Inscrite dans le Festival des Transitions écologiques et numériques, l’expo, produite par la Fondation Groupe EDF, présente, au sein d’une vaste salle du musée, une douzaine d’œuvres de « Data Artists ». Celles-ci mettent en forme des données environnementales, sociales, sociologiques diverses. Les procédés de restitution sont variés : écran interactif, projection vidéo grand format, panneaux animés ou vastes illustrations. « Tout l’enjeu de cette exposition est de rendre le big data compréhensible par le grand public. Celui-ci doit prendre conscience qu’il produit toutes ces données, mais qu’il est aussi possible de se les approprier pour en tirer des enseignements », décrypte Nicolas Menuel, directeur pédagogique à l’Esadd, l’École supérieure appliquée au design et au digital de Dijon.
Cartographie animée
Une œuvre intéressera spécifiquement les habitants de la métropole dijonnaise : une représentation cartographique et animée présentant, sur une année, jour après jour, différentes données comme la consommation énergétique des bâtiments publics, les températures et taux d’humidité ou encore les volumes d’ordures ménagères collectées. En survol, des barres dynamiques présentent l’évolution de la donnée affichée, et permettent de se rendre compte du lien entre différents éléments, la température et la consommation énergétique par exemple. Planant et étonnant ! L’œuvre est signée David Bihanic, designer et chercheur, qui officie aussi en qualité de commissaire de l’exposition.

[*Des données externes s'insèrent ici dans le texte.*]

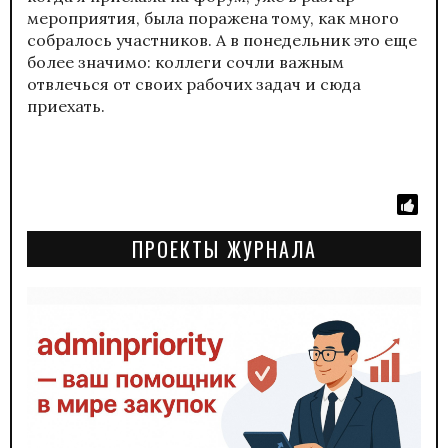
мероприятия, была поражена тому, как много
собралось участников. А в понедельник это еще
более значимо: коллеги сочли важным
отвлечься от своих рабочих задач и сюда
приехать.
ПРОЕКТЫ ЖУРНАЛА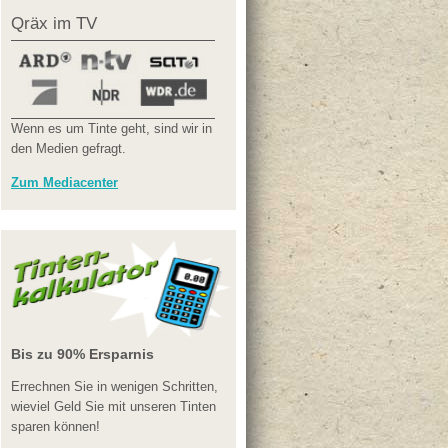
Qräx im TV
Wenn es um Tinte geht, sind wir in
den Medien gefragt.
Zum Mediacenter
Bis zu 90% Ersparnis
Errechnen Sie in wenigen Schritten,
wieviel Geld Sie mit unseren Tinten
sparen können!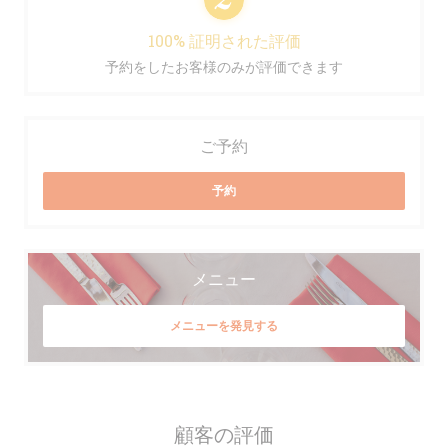
100% 証明された評価
予約をしたお客様のみが評価できます
ご予約
予約
メニュー
メニューを発見する
顧客の評価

Armes à feu et gentrification
Au-delà de cet angle dijonnais, le dispositif s’intéresse aussi à des aspects variés du monde, du dérèglement climatique aux données socio-économiques. Une fresque présente, par exemple, le rapport entre le taux de possession d’armes à feu dans différents pays, et le nombre de morts par ces mêmes armes.
Les résultats peuvent étonner, ils ne relèvent pas nécessairement une corrélation étroite entre ces deux données. Autre morceau de choix, un quadriptyque spectaculaire présente quatre grandes métropoles en associant géographie et valeur économique. Où se situent les habitants les plus riches ? Quelle nouvelle structure urbaine émerge si l’on regarde les villes sous l’angle de la richesse des habitants ? Les cartes redessinées de New York, Chicago, Los Angeles et Paris témoignent de la force de la gentrification. Toute la structure urbaine de Paris semble, par exemple, converger vers l’île de la Cité, qui concentre le plus de richesses.

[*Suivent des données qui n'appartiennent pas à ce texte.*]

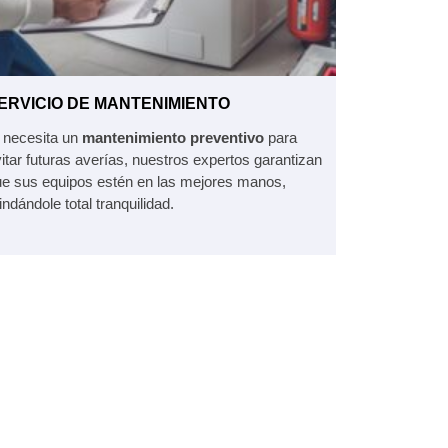
ERVICIO DE MANTENIMIENTO
 necesita un
mantenimiento preventivo
para
itar futuras averías, nuestros expertos garantizan
e sus equipos estén en las mejores manos,
indándole total tranquilidad.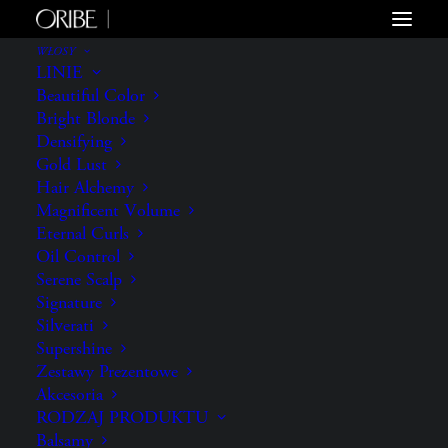
WŁOSY
LINIE
Beautiful Color
Bright Blonde
Densifying
Gold Lust
Hair Alchemy
Magnificent Volume
Eternal Curls
Oil Control
Serene Scalp
Signature
Silverati
Supershine
Zestawy Prezentowe
Akcesoria
RODZAJ PRODUKTU
Balsamy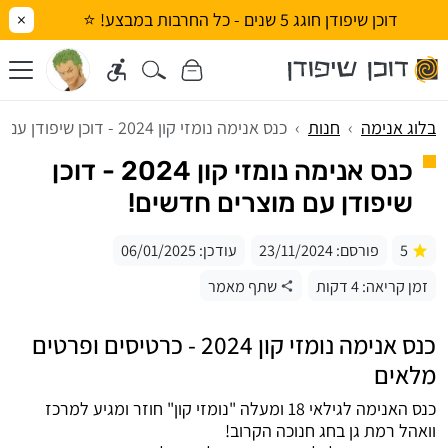
דוכן שיפודן חוגג 5 שנים - כל החרבות במבצע! ⭐
×
בלוג אנימה
חנות
כנס אנימה נומזי קון 2024 - דוכן שיפודן עם מוצרים חדשים!
כנס אנימה נומזי קון 2024 - דוכן
שיפודן עם מוצרים חדשים!
5
פורסם:
23/11/2024
עודכן:
06/01/2025
זמן קריאה: 4 דקות
שתף מאמר
כנס אנימה נומזי קון 2024 - כרטיסים ופרטים
מלאים
כנס האנימה לגילאי 18 ומעלה "נומזי קון" חוזר ומגיע למרכז
וואהל רמת גן בחג חנוכה הקרוב!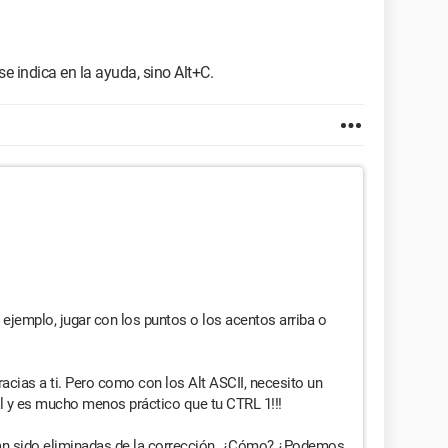
e indica en la ayuda, sino Alt+C.
r ejemplo, jugar con los puntos o los acentos arriba o
acias a ti. Pero como con los Alt ASCII, necesito un
il y es mucho menos práctico que tu CTRL 1!!!
 han sido eliminadas de la corrección. ¿Cómo? ¿Podemos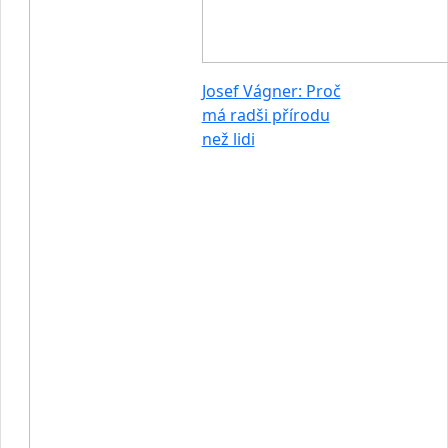
Josef Vágner: Proč
má radši přírodu
než lidi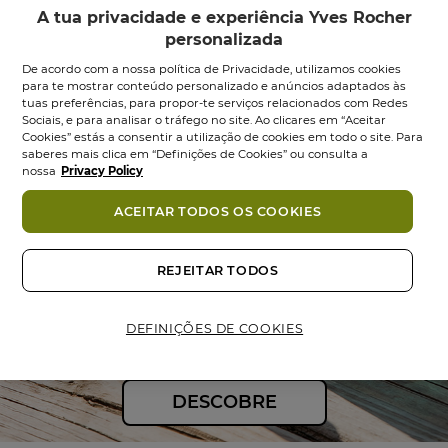
A tua privacidade e experiência Yves Rocher
personalizada
De acordo com a nossa política de Privacidade, utilizamos cookies
para te mostrar conteúdo personalizado e anúncios adaptados às
tuas preferências, para propor-te serviços relacionados com Redes
Sociais, e para analisar o tráfego no site. Ao clicares em “Aceitar
Creme Protetor Anti-
Eau de Toilette Vaga
Cookies” estás a consentir a utilização de cookies em todo o site. Para
Idade Rosto -...
de Verão
saberes mais clica em “Definições de Cookies” ou consulta a
nossa
Privacy Policy
Tubo Doseador
40
ml
Frasco
100
ml
4.4
(80)
4.4
ACEITAR TODOS OS COOKIES
4.5
4.5
(1484)
em
em
17,95 €
19,95 €
24,95 €
29,95 €
5
5
estrelas.
REJEITAR TODOS
estrelas.
Adicionar
Adicionar
80
1484
análises
análises
DEFINIÇÕES DE COOKIES
DESCOBRE​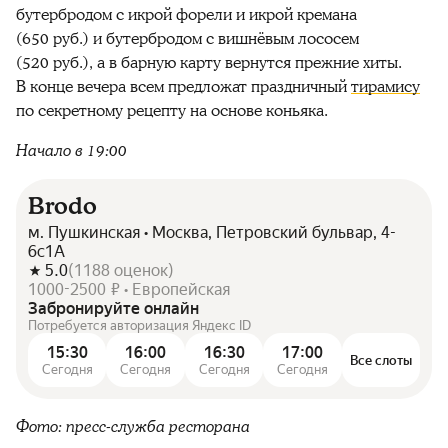
бутербродом с икрой форели и икрой кремана
(650 руб.) и бутербродом с вишнёвым лососем
(520 руб.), а в барную карту вернутся прежние хиты.
В конце вечера всем предложат праздничный
тирамису
по секретному рецепту на основе коньяка.
Начало в 19:00
Brodo
м. Пушкинская • Москва, Петровский бульвар, 4-
6с1А
5.0
(
1188
оценок
)
1000-2500 ₽ • Европейская
Забронируйте онлайн
Потребуется авторизация Яндекс ID
15:30
16:00
16:30
17:00
Все слоты
Сегодня
Сегодня
Сегодня
Сегодня
Фото: пресс-служба ресторана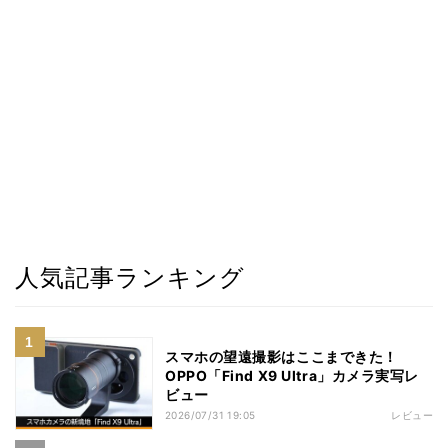
人気記事ランキング
スマホの望遠撮影はここまできた！
OPPO「Find X9 Ultra」カメラ実写レ
ビュー
2026/07/31 19:05
レビュー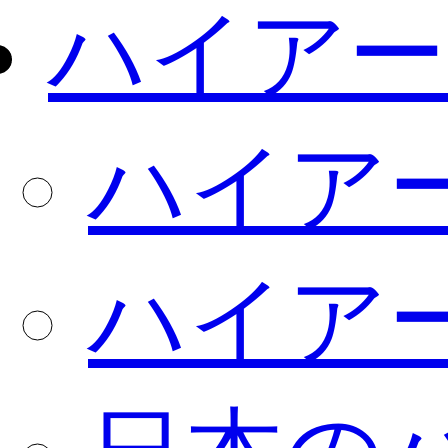
ハイアー
ハイア
ハイア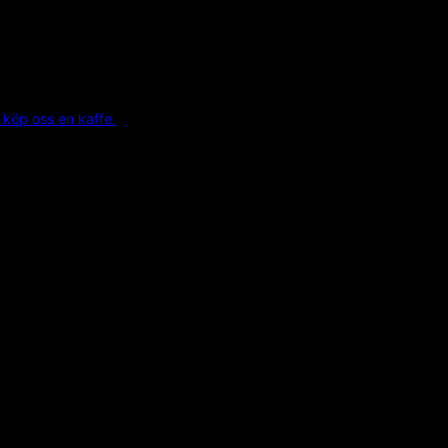
 köp oss en kaffe.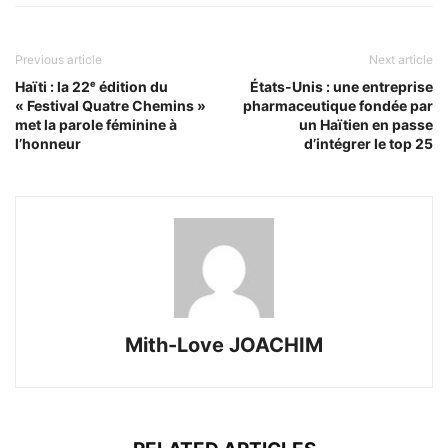
Previous article
Next article
Haïti : la 22ᵉ édition du
États-Unis : une entreprise
« Festival Quatre Chemins »
pharmaceutique fondée par
met la parole féminine à
un Haïtien en passe
l’honneur
d’intégrer le top 25
Mith-Love JOACHIM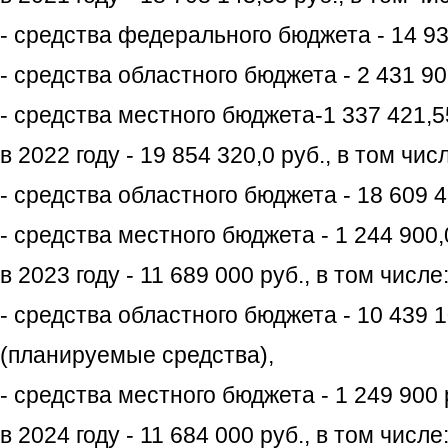
- средства федерального бюджета - 14 93
- средства областного бюджета - 2 431 90
- средства местного бюджета-1 337 421,55
в 2022 году - 19 854 320,0 руб., в том чис
- средства областного бюджета - 18 609 4
- средства местного бюджета - 1 244 900,0
в 2023 году - 11 689 000 руб., в том числе
- средства областного бюджета - 10 439 1
(планируемые средства),
- средства местного бюджета - 1 249 900 
в 2024 году - 11 684 000 руб., в том числе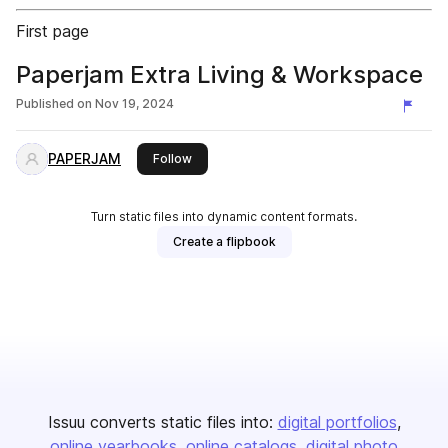
First page
Paperjam Extra Living & Workspace
Published on
Nov 19, 2024
PAPERJAM
this publisher
Follow
Turn static files into dynamic content formats.
Create a flipbook
Issuu converts static files into:
digital portfolios
online yearbooks
online catalogs
digital photo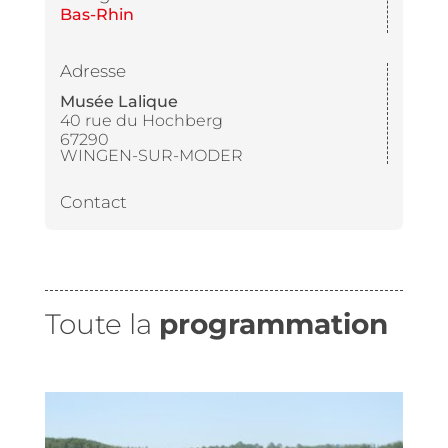
Bas-Rhin
Adresse
Musée Lalique
40 rue du Hochberg
67290
WINGEN-SUR-MODER
Contact
Toute la
programmation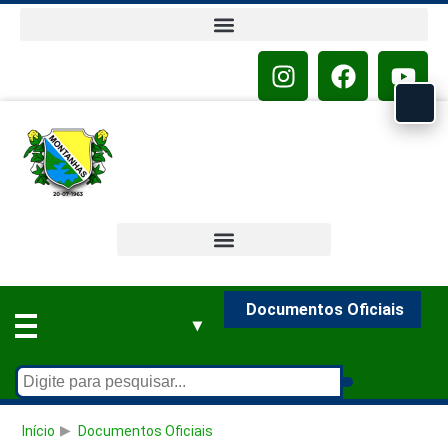
o
conteúdo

Une autre pièce ne manquera pas d’étonner : Microsoft a développé un algorithme de lecture des émotions sur le visage. Celles-ci sont classées selon qu’elles sont positives ou négatives, puis représentées graphiquement, sous une forme qui rappelle le dessin d’une plume dont la partie haute serait les émotions positives, et la partie basse, les émotions négatives. Passés à la moulinette de l’algorithme, des extraits de discours des six derniers présidents américains déterminent quels sont les ressorts utilisés. Sans grande surprise, Donald Trump s’appuie sur de nombreuses émotions négatives quand Barack Obama puise plus dans la positivité. God bless datas…
> 1, 2, 3… DATA, jusqu’au 24 janvier 2022. Musée de la Vie bourguignonne – 17 rue Sainte-Anne à Dijon.

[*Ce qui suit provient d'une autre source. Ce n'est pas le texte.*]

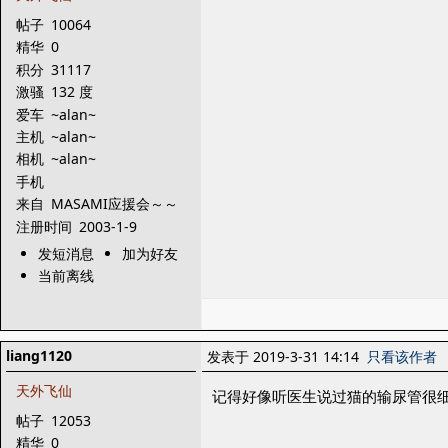
帖子
10064
精华
0
积分
31117
激骚
132 度
爱车
~alan~
主机
~alan~
相机
~alan~
手机
来自
MASAMI应援会～～
～
注册时间
2003-1-9
发短消息
加为好友
当前离线
liang1120
发表于 2019-3-31 14:14
只看该作者
天外飞仙
记得好像听医生说过猫的输尿管很
帖子
12053
精华
0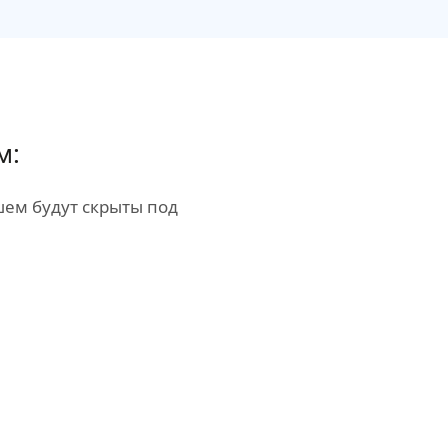
м:
ем будут скрыты под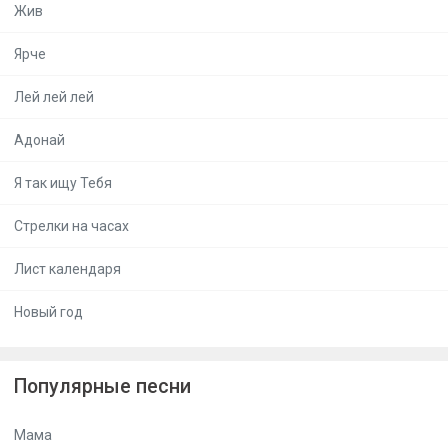
Жив
Ярче
Лей лей лей
Адонай
Я так ищу Тебя
Стрелки на часах
Лист календаря
Новый год
Популярные песни
Мама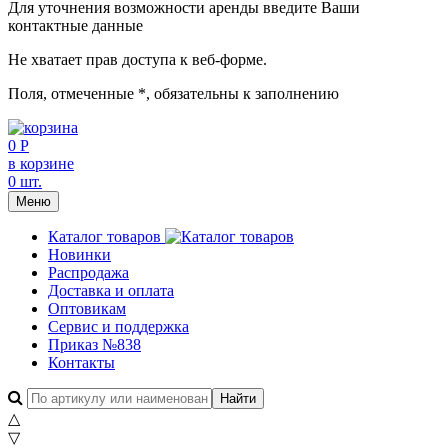
Для уточнения возможности аренды введите Ваши
контактные данные
Не хватает прав доступа к веб-форме.
Поля, отмеченные
*
, обязательны к заполнению
0 Р
в корзине
0 шт.
Меню
Каталог товаров
Новинки
Распродажа
Доставка и оплата
Оптовикам
Сервис и поддержка
Приказ №838
Контакты
△
▽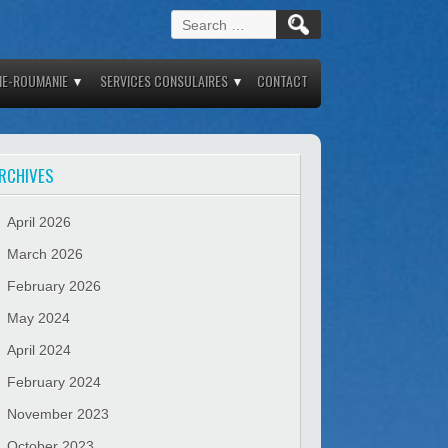
Search
for:
IE-ROUMANIE
SERVICES CONSULAIRES
CONTACT
RCHIVES
April 2026
March 2026
February 2026
May 2024
April 2024
February 2024
November 2023
October 2023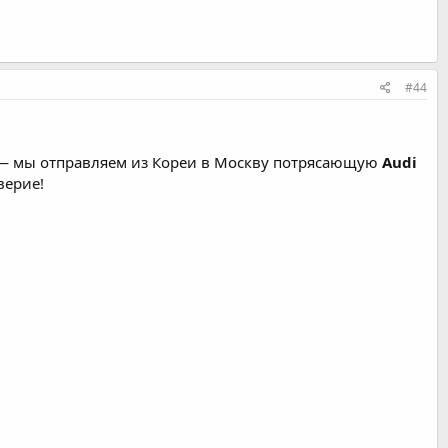
#44
 мы отправляем из Кореи в Москву потрясающую
Audi
верие!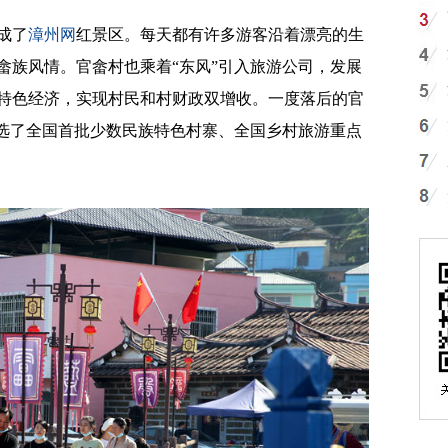
成了
漳州网
红景区。每天都有许多游客沿着漂亮的生
畲族风情。官畲村也乘着“东风”引入旅游公司，发展
特色经济，实现村民和村财政双增收。一度落后的官
入选了全国首批少数民族特色村寨、全国乡村旅游重点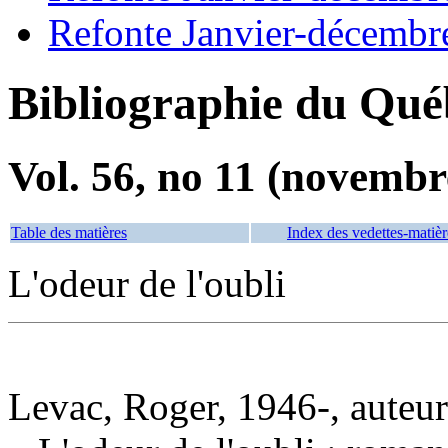
Refonte Janvier-décembr
Bibliographie du Qué
Vol. 56, no 11 (novembr
Table des matières
Index des vedettes-matièr
L'odeur de l'oubli
Levac, Roger, 1946-, auteur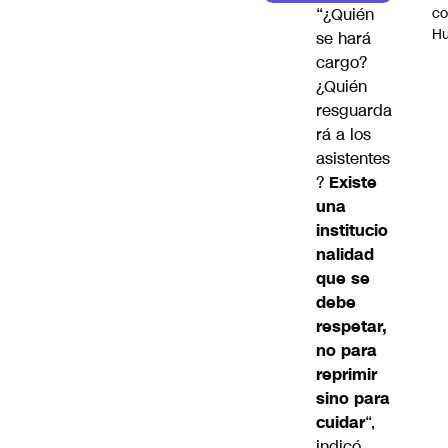
c
“¿Quién
H
se hará
cargo?
¿Quién
resguarda
rá a los
asistentes
?
Existe
una
institucio
nalidad
que se
debe
respetar,
no para
reprimir
sino para
cuidar
“,
indicó.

Tous les jours (9h30-12h30 et 14h-18h) sauf les mardis et jours fériés. Entrée libre.
Visite guidée
Organisée par un regroupement de partenaires, Dijon métropole, Latitude21, l’Esadd et EDF (dans le cadre d’un partenariat avec la Fondation Groupe EDF), 1, 2, 3 DATA assume sa mission de pédagogie des données en assurant la présence permanente de médiateurs, chargés d’expliquer les différentes pièces aux visiteurs. Des étudiants de l’Esadd, mais aussi deux services civils liés à la Métropole commentent et décryptent les œuvres pour les visiteurs. Nécessaire et bénéfique.